I’d start with something along those lines. If they tell you to talk to the inspector, just say “Well, I already did, he told me that he doesn’t deal with problems that are this small*, is there someone else I can talk to? Does he have a supervisor?”
*if the inspector said anything rude, use his exact words
Did the tenants put up the barrier and not the landlord? That could be why they are so squirrelly about giving you the contact information for the landlord.
Does your jurisdiction have the real estate assesments online? That will give you an address. Use something like Zabasearch to get the phone number or send a letter Certified mail. I bet that if the tenants did something like this, the landlord will be pissed since this opens him up to liability.

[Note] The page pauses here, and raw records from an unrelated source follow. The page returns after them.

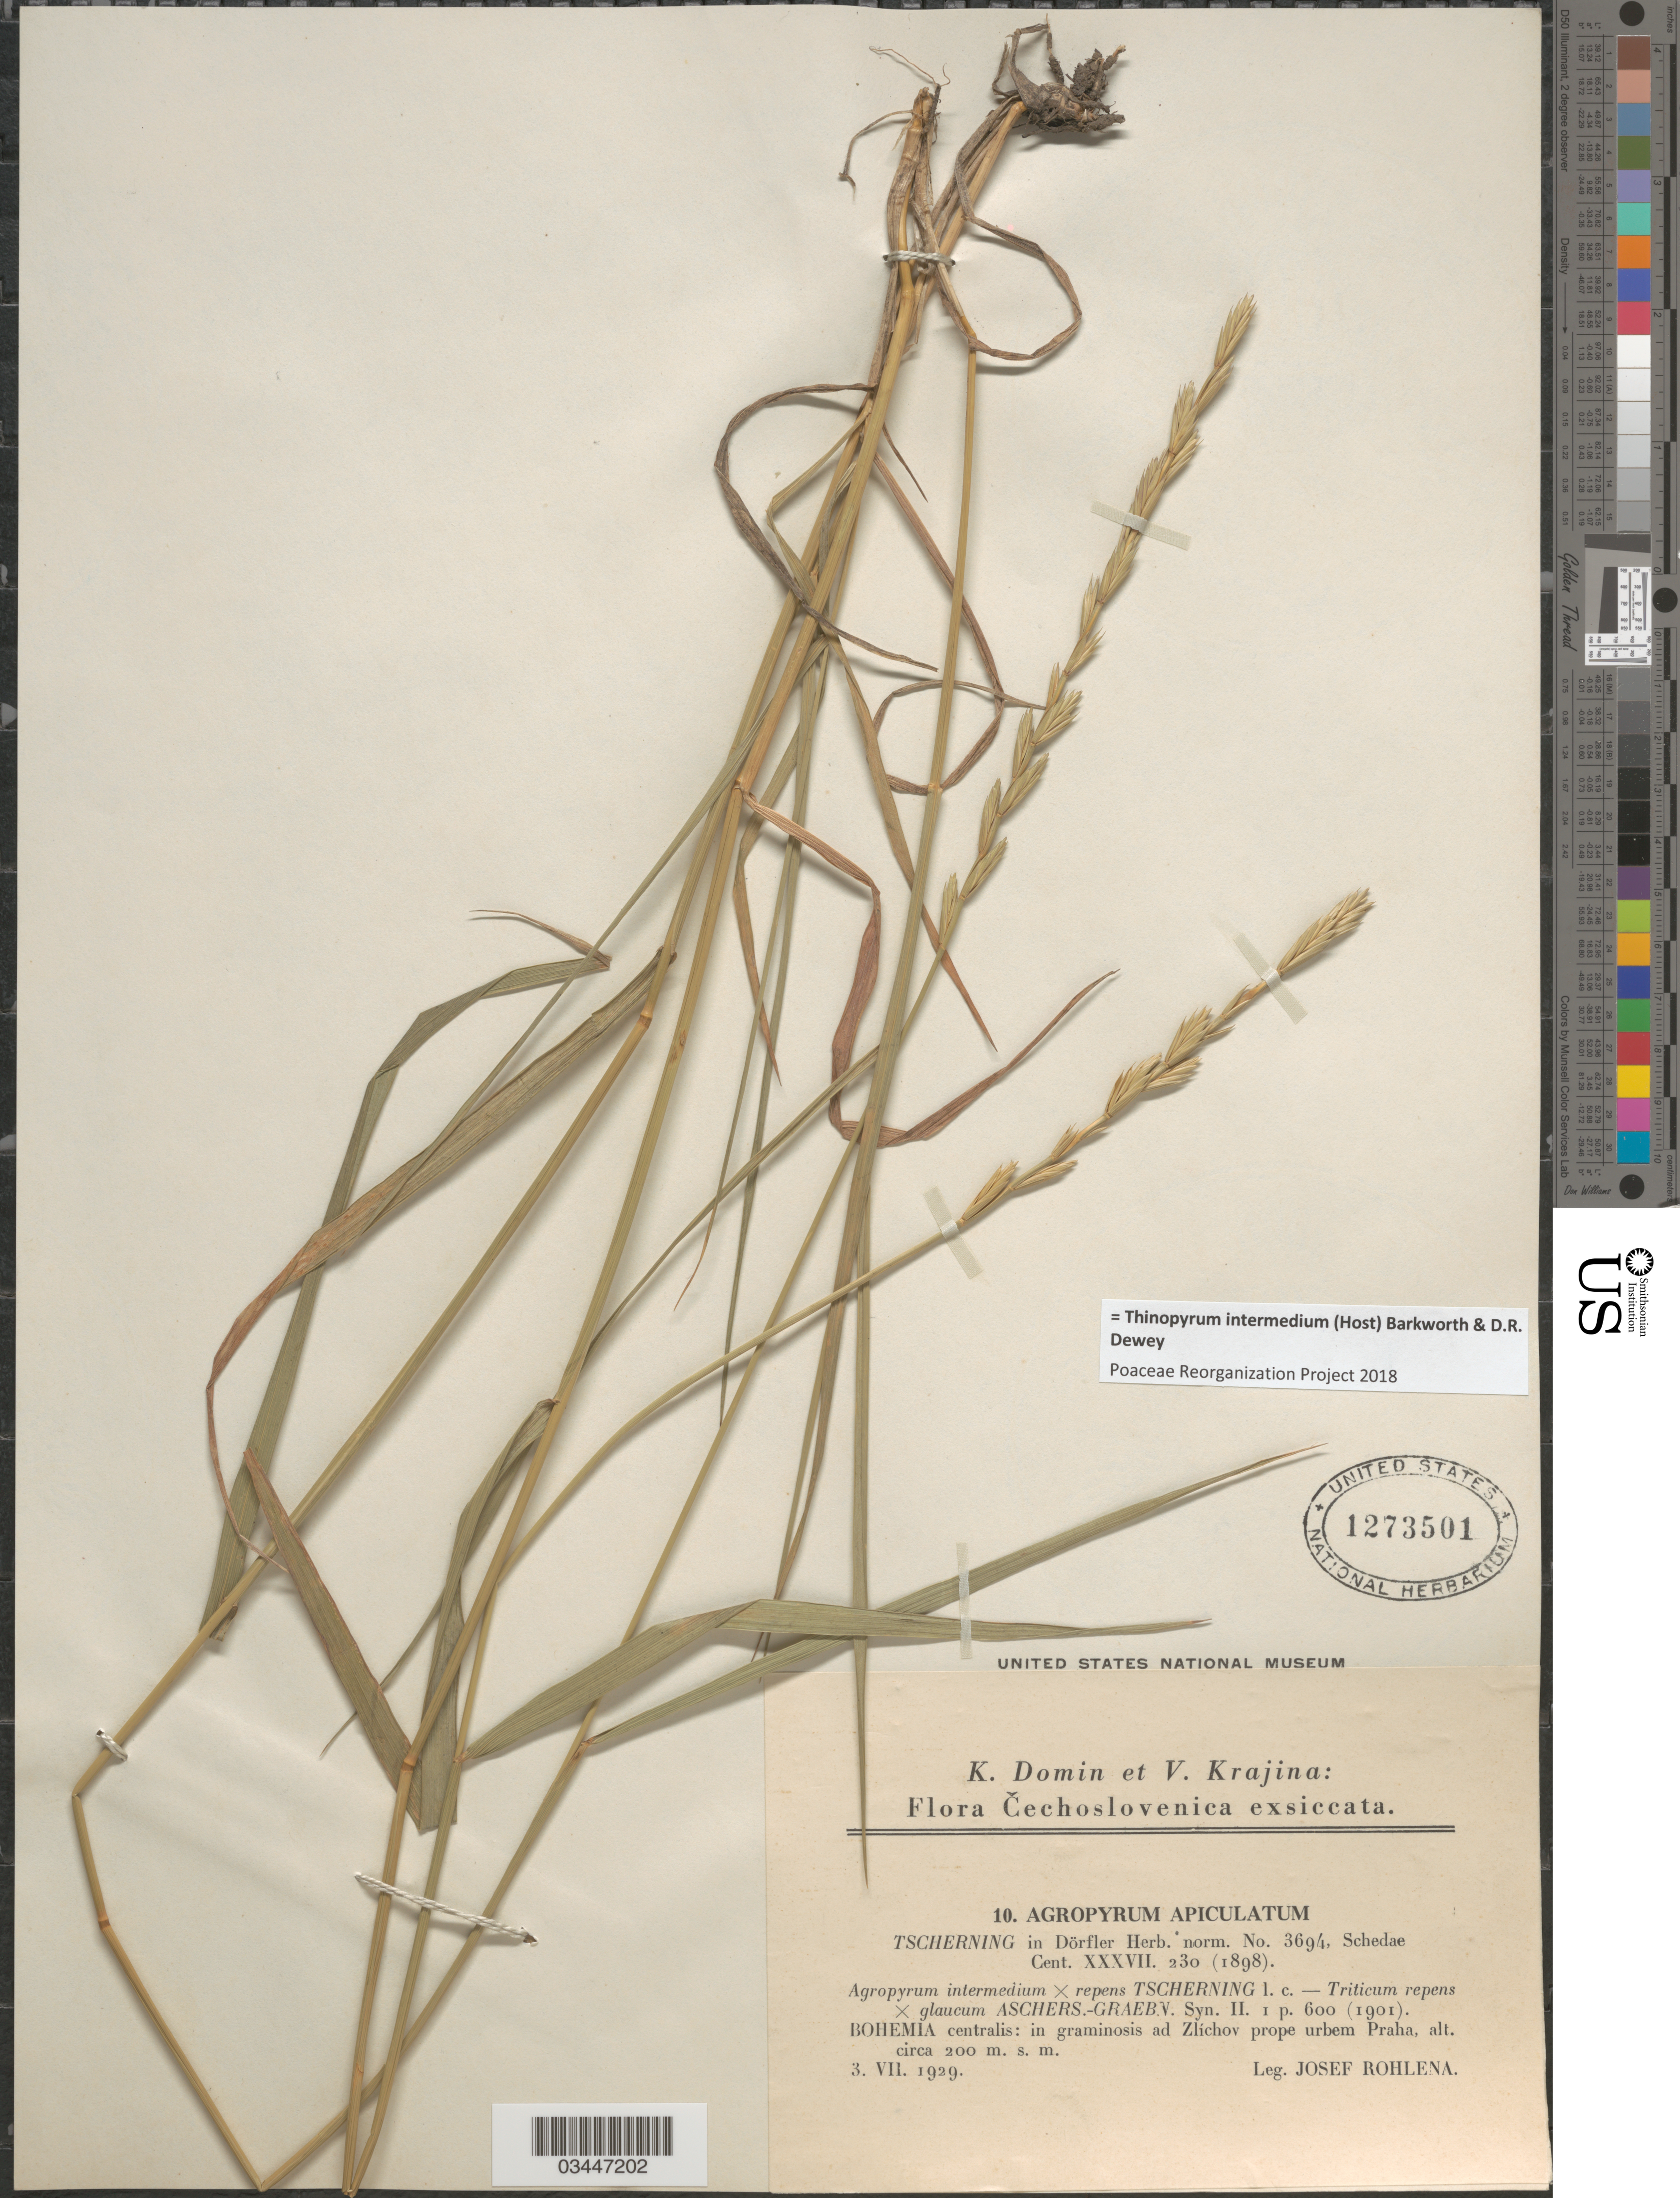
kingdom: Plantae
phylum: Tracheophyta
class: Liliopsida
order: Poales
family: Poaceae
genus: Thinopyrum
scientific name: Thinopyrum intermedium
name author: (Host) Barkworth & Dewey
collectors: J. Rohlena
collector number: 10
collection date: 1929-07-03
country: Czechia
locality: Čechoslovenica [unsure placement]. Bohemia centralis: in graminosis ad Zlíchov prope urbem Praha.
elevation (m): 200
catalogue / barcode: US 1273501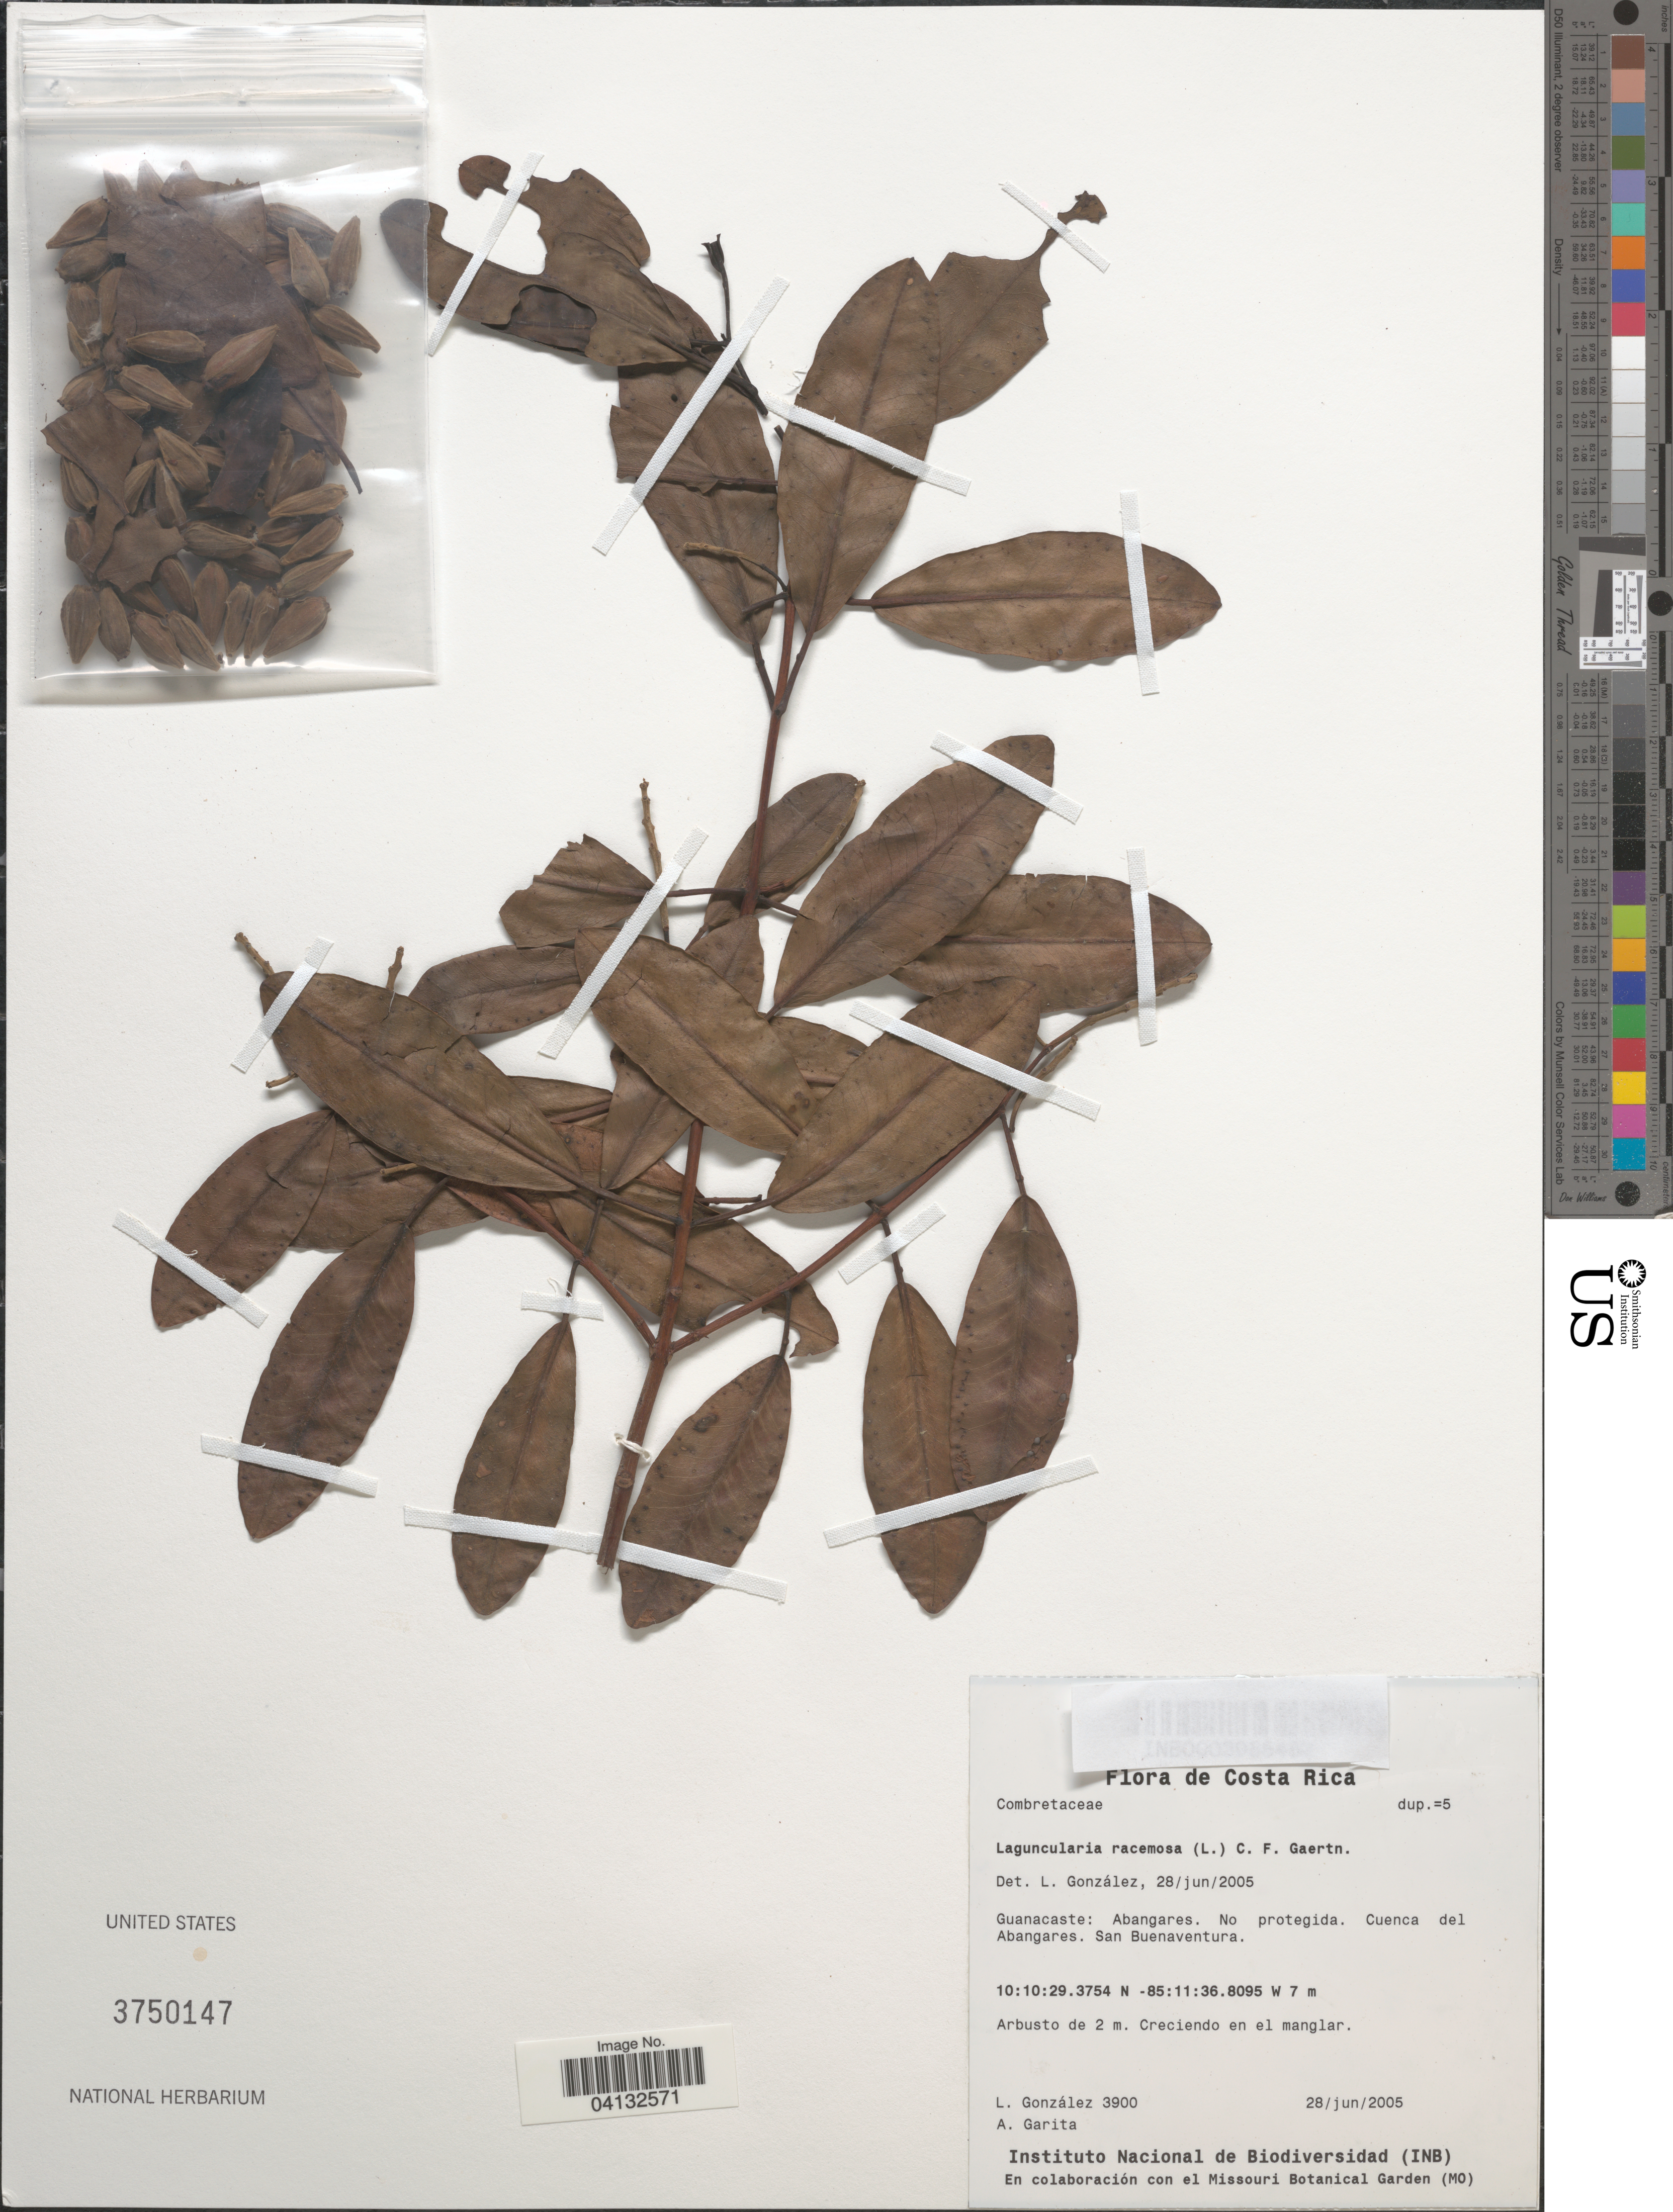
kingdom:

Talk to an attorney who handles nuisance cases. This is a common law tort, and one which may likely apply here.
Not that this is relevant, but in my county (SoCal) you can not drain water from your property to or over an adjacent property. It must flow to to the street/storm drain.
Ask the city for the landlord’s contact info. Explain the situation, acknowledge that it’s probably too small a matter for them to do code enforcement on, but ask nicely if they can at least help you get in touch with the landlord. Couldn’t hurt, and might help.